* **ASSIGNMENT**
I need the number of lines in the listing below that contain "votre", and only that number.

* **DATA RECORDS**
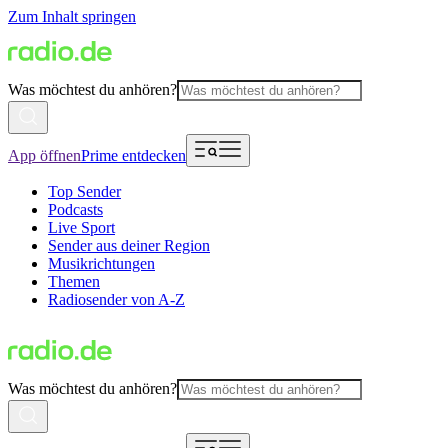
Zum Inhalt springen
Was möchtest du anhören?
App öffnen
Prime entdecken
Top Sender
Podcasts
Live Sport
Sender aus deiner Region
Musikrichtungen
Themen
Radiosender von A-Z
Was möchtest du anhören?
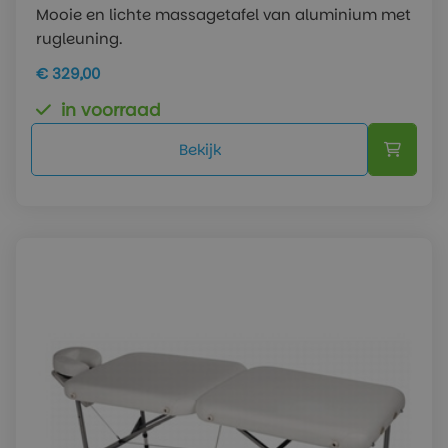
Mooie en lichte massagetafel van aluminium met
rugleuning.
€ 329,00
in voorraad
Bekijk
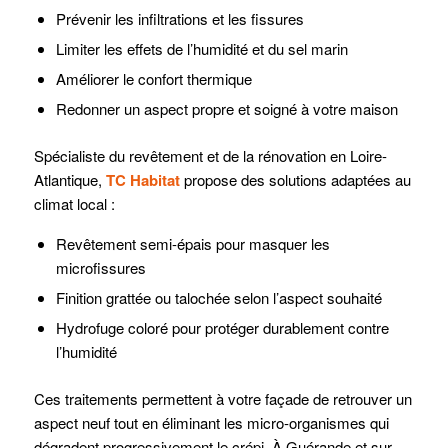
Prévenir les infiltrations et les fissures
Limiter les effets de l’humidité et du sel marin
Améliorer le confort thermique
Redonner un aspect propre et soigné à votre maison
Spécialiste du revêtement et de la rénovation en Loire-
Atlantique,
TC Habitat
propose des solutions adaptées au
climat local :
Revêtement semi-épais pour masquer les
microfissures
Finition grattée ou talochée selon l’aspect souhaité
Hydrofuge coloré pour protéger durablement contre
l’humidité
Ces traitements permettent à votre façade de retrouver un
aspect neuf tout en éliminant les micro‑organismes qui
dégradent progressivement le crépi. À Guérande et sur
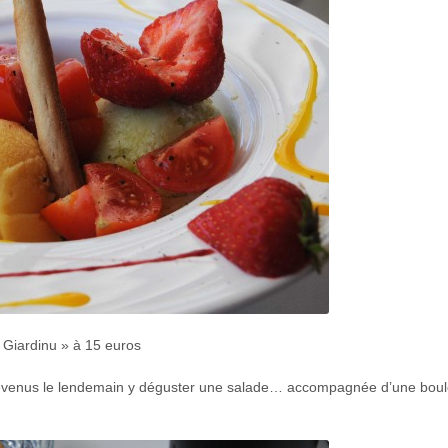
Giardinu » à 15 euros
 revenus le lendemain y déguster une salade… accompagnée d’une boul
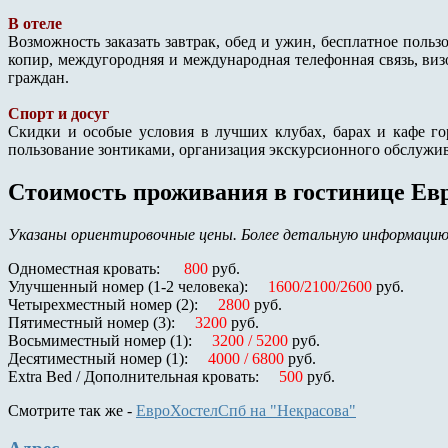
В отеле
Возможность заказать завтрак, обед и ужин, бесплатное пользо
копир, междугородняя и международная телефонная связь, ви
граждан.
Спорт и досуг
Скидки и особые условия в лучших клубах, барах и кафе гор
пользование зонтиками, организация экскурсионного обслужива
Стоимость проживания в гостинице Ев
Указаны ориентировочные цены. Более детальную информацию
Одноместная кровать:
800
руб.
Улучшенный номер (1-2 человека):
1600/2100/2600
руб.
Четырехместный номер (2):
2800
руб.
Пятиместный номер (3):
3200
руб.
Восьмиместный номер (1):
3200 / 5200
руб.
Десятиместный номер (1):
4000 / 6800
руб.
Extra Bed / Дополнительная кровать:
500
руб.
Смотрите так же -
ЕвроХостелСпб на "Некрасова"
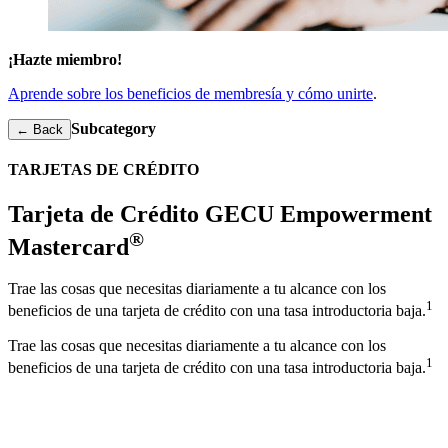
¡Hazte miembro!
Aprende sobre los beneficios de membresía y cómo unirte
.
Subcategory
← Back
TARJETAS DE CRÉDITO
Tarjeta de Crédito GECU Empowerment
®
Mastercard
Trae las cosas que necesitas diariamente a tu alcance con los
1
beneficios de una tarjeta de crédito con una tasa introductoria baja.
Trae las cosas que necesitas diariamente a tu alcance con los
1
beneficios de una tarjeta de crédito con una tasa introductoria baja.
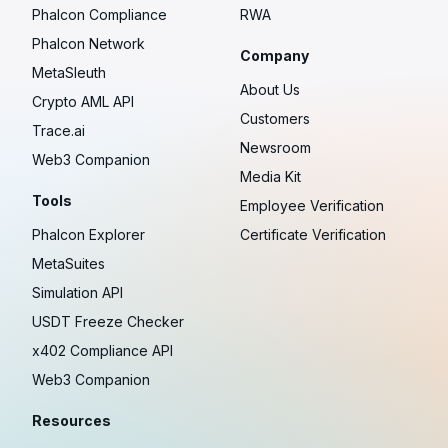
Phalcon Compliance
RWA
Phalcon Network
Company
MetaSleuth
About Us
Crypto AML API
Customers
Trace.ai
Newsroom
Web3 Companion
Media Kit
Tools
Employee Verification
Phalcon Explorer
Certificate Verification
MetaSuites
Simulation API
USDT Freeze Checker
x402 Compliance API
Web3 Companion
Resources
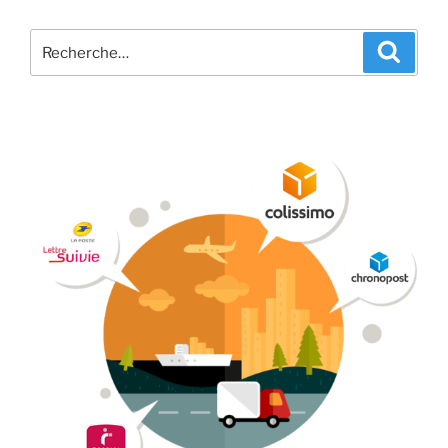
Recherche
Recher
pour
:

* **ANSWER SECTION**
2